Aku dibawa masuk ke salah satu rumah yang sangat sederhana. Di salah satu sudut rumahnya terbaring seorang anak perempuan sebaya Chika.
“Mimi, lihat apa yang bapak bawa,” katanya pada anaknya.
Anak itu menengok. Dan ternyata itu adalah Mimi. Teman yang Chika cari. Aku pun mengerti kenapa hari ini Mimi tidak datang. Mimi sakit.
“Wah, boneka sapi!” mukanya sumringah tapi kemudian meredup kembali, menyadari bahwa bapaknya tidak mungkin sanggup membelikannya sebuah boneka.
“Bapak dapat dari mana?” sambungnya.
“Dari taman. Bapak melihat ada boneka tergeletak di kursi taman. Tadi bapak menunggu agak lama, tapi tak ada yang datang. Sementara bapak bawa dulu. Besuk bapak akan ke taman. Kalau ada yang mencarinya, akan kita kembalikan,” jawab bapak.
“Di taman??! Jangan-jangan ini Mumu,” gumam Mimi.
“Siapa, Nak?” Tanya bapak.
“Mungkin ini Mumu. Milik Chika. Teman Mimi. Kami berjanji akan bertemu di taman pagi ini,” jawab Chika.
“Ya, sudah. Boneka ini biar di sini dulu. Minggu depan, kalau kamu sudah sembuh, kamu kembalikan pada Chika ya…,” kata bapak.
 “Ya, Pak,” jawab Mimi.
Akhirnya, aku tinggal di rumah kecil milik Mimi. Meskipun rumah Mimi kecil dan tak begitu bersih, tapi aku senang. Karena Mimi sangat sayang padaku.
Seminggu berlalu. Mimi telah sembuh dari sakitnya. Minggu pagi ini, dia berniat ke taman untuk mengembalikan Mumu. Meskipun hatinya berat, karena dia terlanjur sayang pada Mumu. Tapi bagaimana pun Mumu bukan miliknya dan harus dikembalikan.

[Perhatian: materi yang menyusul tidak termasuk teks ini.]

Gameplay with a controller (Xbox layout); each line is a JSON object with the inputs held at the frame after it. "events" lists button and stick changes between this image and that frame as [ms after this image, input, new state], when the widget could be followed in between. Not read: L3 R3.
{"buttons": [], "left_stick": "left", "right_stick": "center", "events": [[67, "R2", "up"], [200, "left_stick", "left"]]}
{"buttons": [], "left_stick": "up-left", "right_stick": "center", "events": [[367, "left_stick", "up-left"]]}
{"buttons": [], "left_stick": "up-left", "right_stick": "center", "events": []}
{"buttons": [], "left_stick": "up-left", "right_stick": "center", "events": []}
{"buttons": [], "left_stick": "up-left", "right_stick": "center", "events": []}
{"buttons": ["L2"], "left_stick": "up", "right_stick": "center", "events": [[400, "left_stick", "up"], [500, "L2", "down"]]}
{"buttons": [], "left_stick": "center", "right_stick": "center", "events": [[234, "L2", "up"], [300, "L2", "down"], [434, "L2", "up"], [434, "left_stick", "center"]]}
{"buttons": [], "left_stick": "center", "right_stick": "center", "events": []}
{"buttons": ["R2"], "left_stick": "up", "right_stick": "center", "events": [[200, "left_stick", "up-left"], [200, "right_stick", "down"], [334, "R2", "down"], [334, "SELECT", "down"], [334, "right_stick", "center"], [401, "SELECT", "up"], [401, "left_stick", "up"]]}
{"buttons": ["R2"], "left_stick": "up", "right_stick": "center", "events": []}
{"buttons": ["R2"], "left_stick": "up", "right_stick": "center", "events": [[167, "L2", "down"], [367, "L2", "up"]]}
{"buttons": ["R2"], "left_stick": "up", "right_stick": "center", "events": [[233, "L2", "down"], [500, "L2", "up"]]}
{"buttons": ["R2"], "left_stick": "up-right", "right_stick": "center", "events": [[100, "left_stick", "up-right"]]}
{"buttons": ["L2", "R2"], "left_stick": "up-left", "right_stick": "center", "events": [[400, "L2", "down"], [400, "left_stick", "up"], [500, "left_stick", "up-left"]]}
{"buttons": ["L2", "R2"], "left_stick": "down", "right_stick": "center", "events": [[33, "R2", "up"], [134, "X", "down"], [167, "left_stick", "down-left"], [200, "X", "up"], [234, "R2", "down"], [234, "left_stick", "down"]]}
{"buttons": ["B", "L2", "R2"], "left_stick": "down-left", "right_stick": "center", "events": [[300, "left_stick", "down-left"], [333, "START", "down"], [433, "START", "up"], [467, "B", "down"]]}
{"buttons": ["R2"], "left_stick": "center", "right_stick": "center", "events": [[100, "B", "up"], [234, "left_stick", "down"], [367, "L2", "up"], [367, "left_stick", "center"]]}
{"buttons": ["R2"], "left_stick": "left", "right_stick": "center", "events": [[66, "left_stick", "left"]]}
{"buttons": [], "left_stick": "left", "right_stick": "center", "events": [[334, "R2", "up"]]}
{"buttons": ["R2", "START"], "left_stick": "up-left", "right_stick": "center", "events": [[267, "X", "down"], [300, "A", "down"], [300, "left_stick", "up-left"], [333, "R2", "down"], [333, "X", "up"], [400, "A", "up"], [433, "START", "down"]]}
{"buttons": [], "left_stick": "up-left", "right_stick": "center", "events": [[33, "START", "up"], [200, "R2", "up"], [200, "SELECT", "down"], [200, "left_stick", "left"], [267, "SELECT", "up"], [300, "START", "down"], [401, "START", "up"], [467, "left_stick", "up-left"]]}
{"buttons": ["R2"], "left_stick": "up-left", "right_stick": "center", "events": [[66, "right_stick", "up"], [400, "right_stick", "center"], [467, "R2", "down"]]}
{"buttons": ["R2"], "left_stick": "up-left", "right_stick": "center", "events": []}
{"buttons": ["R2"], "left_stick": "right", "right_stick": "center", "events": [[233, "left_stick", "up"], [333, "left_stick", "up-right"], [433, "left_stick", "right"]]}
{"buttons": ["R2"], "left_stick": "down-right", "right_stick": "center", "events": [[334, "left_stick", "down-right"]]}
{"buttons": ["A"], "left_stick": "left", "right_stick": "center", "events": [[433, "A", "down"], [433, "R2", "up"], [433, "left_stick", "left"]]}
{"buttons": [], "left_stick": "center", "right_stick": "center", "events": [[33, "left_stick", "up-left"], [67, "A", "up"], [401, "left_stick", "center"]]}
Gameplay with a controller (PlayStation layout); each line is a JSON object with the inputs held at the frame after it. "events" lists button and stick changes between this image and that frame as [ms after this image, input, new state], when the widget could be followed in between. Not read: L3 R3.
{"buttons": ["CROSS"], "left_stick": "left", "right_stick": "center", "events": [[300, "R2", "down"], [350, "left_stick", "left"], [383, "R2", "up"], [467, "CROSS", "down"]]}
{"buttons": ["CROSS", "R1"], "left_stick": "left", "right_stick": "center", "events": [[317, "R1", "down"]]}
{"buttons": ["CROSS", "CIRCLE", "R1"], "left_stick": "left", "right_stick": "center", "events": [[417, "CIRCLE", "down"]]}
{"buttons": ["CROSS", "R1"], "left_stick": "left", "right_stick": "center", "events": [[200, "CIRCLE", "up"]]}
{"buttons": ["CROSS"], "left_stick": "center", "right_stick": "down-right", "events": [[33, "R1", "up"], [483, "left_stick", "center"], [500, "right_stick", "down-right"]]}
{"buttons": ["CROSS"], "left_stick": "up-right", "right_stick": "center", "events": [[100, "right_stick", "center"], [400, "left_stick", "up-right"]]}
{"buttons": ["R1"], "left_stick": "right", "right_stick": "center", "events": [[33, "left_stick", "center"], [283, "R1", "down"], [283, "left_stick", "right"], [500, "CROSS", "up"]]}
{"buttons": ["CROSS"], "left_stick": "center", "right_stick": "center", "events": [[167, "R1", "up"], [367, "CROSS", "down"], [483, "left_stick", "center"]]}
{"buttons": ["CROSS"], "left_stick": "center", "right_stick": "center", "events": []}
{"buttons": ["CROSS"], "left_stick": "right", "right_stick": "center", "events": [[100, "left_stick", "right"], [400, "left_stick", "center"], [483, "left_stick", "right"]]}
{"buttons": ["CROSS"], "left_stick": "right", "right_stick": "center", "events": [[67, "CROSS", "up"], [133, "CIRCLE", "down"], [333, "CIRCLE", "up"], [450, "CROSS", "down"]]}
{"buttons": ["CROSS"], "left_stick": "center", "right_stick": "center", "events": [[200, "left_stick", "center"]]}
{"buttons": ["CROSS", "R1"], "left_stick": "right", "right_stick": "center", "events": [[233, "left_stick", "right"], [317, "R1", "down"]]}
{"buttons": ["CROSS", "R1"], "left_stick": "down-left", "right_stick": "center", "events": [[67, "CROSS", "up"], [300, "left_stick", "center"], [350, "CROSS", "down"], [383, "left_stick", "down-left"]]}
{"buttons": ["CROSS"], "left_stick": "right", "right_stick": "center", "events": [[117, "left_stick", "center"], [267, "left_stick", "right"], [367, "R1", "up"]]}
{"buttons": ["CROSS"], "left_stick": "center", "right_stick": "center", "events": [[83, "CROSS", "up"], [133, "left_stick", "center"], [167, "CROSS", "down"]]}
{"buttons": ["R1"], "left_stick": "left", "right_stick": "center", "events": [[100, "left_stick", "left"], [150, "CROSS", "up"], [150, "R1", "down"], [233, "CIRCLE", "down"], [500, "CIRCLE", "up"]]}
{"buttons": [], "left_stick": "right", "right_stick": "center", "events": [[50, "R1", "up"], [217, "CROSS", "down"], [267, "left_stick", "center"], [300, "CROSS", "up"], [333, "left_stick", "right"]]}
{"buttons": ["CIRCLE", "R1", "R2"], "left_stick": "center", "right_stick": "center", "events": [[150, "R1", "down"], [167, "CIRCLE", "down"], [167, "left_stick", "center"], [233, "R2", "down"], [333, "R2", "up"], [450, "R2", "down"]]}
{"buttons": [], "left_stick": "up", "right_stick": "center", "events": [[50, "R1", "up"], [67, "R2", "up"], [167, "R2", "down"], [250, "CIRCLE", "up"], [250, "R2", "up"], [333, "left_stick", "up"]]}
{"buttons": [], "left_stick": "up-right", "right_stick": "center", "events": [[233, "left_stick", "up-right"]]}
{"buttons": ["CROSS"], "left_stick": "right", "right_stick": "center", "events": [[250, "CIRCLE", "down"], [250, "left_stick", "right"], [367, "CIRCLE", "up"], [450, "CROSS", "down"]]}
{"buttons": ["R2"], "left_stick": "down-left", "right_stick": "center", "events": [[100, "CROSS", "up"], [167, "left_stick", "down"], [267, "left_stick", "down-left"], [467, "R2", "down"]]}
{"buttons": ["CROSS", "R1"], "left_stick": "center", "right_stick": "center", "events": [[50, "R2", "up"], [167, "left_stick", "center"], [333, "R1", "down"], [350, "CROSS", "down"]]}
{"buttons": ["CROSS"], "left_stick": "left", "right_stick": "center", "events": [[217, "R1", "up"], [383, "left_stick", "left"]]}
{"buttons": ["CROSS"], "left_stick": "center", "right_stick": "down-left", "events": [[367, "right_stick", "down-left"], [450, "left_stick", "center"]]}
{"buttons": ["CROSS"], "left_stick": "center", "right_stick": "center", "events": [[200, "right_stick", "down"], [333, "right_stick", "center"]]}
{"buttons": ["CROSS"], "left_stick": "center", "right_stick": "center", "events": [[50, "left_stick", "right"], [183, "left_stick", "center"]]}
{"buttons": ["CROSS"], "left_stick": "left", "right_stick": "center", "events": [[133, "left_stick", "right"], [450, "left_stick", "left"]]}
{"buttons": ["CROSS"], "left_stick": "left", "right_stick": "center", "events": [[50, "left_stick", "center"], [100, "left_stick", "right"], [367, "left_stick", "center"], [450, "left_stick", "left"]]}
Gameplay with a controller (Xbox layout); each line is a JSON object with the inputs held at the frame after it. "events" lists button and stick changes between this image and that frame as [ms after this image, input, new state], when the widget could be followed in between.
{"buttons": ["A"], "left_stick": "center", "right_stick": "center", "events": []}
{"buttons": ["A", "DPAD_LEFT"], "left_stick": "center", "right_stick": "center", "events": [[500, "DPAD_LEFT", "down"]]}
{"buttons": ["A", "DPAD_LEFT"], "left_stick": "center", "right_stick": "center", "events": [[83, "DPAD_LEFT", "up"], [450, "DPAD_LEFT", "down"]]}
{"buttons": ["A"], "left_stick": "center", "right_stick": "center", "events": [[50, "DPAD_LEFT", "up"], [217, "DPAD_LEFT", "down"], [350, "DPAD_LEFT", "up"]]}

Taman masih sepi. Mimi menunggu di salah satu kursi taman. Tak berapa lama, gadis yang ditunggunya muncul.
“Chika!” panggil Mimi.
Chika berlari mendekat.
“Mimi, kenapa kemarin nggak datang? Eh, itu kok mirip Mumu?” Tanya Chika ketika matanya melihat boneka yang dipegang Mimi.
“Iya, maaf. Kemarin aku sakit. Ini mungkin Mumu. Bapakku menemukannya di kursi taman seminggu yang lalu.” Jawab Mimi.
“Iya. Ini Mumu. Waktu itu aku langsung pulang sama Velly,” kata Chika sambil meraihku dan memelukku.
“Makasih ya…”sambungnya.
Chika sangat senang aku kembali ke tangannya. Tapi kemudian Chika melihat kesedihan di mata Mimi.
“Kamu sedih ya berpisah sama Mumu?” Tanya Chika.
“Iya…” jawab Mimi.
Chika menimbang-nimbang sejenak. Kemudian dia menyodorkanku ke arah Mimi.
“Buat kamu,” kata Chika.
Mimi kaget. Dia mengambilku, kemudian memeluk Chika.
“Makasih, ya, Chika…” kata Mimi sambil berair mata.
Akhirnya, sejak hari itu aku menjadi milik Mimi dan tinggal bersamanya di rumah kecil mereka.